Монотонность здешнего пребывания иногда разнообразилась тем, что мальчик, внезапно вздергивая голову и как будто пытаясь разглядеть нечто вовне, приподнимался и уходил — то ли через известную ему щель, угадывая ее по направлениям силовых линий и изломам, то ли просто сквозь стену. При нем постоянно был глиняный черпак, и мальчик приносил его наполненным какой-то жидкостью. Иногда пил сам, но чаще сразу подсовывал под морду Волкопсу, усевшись рядом на корточки. Женщину поить он даже не пытался.
Вылакав свою порцию, Волкопес потягивался, скреб пол когтями, что превосходили своей крепостью любой кристалл, скалился, показывая в недоброй усмешке белоснежные клыки и густо-розовый язык с темным пятном у самого корня — признак бойцовского темперамента. Полунехотя заводил беседу:
— Что за пойло ты там пьешь и мне приносишь? Густое, пахнет как от кропильного веника, смоченного в фиалковой воде, а ни сытости, ни крепости: один дурман.
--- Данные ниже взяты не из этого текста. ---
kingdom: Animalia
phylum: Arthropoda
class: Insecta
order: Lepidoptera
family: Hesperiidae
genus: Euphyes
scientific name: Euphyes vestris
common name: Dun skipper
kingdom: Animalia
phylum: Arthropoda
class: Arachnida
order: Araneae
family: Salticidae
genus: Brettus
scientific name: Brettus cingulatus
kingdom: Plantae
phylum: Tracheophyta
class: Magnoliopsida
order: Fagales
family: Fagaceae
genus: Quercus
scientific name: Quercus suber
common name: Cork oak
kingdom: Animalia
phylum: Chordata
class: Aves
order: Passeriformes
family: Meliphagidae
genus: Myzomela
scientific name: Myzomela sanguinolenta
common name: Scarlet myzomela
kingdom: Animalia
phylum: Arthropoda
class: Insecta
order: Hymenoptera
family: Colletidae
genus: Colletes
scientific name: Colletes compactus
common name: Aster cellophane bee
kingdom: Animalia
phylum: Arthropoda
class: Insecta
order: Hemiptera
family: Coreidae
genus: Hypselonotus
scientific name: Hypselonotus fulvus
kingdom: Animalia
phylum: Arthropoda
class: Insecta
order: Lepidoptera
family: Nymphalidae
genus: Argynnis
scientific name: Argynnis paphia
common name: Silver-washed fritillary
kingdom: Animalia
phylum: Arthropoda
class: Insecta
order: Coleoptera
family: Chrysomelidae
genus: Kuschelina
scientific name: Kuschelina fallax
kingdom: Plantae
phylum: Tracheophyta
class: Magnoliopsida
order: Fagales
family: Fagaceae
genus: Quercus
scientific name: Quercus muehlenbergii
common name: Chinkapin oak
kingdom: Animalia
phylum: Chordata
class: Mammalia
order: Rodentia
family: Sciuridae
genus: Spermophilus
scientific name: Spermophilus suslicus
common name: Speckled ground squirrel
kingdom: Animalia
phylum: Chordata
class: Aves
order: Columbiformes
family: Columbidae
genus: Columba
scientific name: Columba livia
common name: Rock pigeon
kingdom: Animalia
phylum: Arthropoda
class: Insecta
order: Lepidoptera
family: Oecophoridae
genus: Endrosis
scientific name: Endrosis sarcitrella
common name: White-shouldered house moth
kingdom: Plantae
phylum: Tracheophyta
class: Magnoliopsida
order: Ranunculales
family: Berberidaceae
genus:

— Это из амфор, или из тануров. Люди называют эти сосуды всякий на свой манер. Такие бокастые и вкопаны в землю до проушин, а дна нет.
— Как так — совсем нет?
— Я пробовал кидать камешки — не слышно ни стука, ни плеска. Значит, предела не поставлено. Это питье подступает к самому краю и не убывает, сколько ни черпай, — почти прошептал мальчик. — Я думаю, мы пьем древнюю кровь земли.
— А скорее всего — доброе старое вино, моя обезьянка. Не обижайся, ты и в самом деле смахиваешь на своего выдуманного предка. Только вино это переродилось и загустело, как гремучий студень. Хмеля нет, а пламя в крови и чреслах зажигает. Виноградный напалм, так сказать.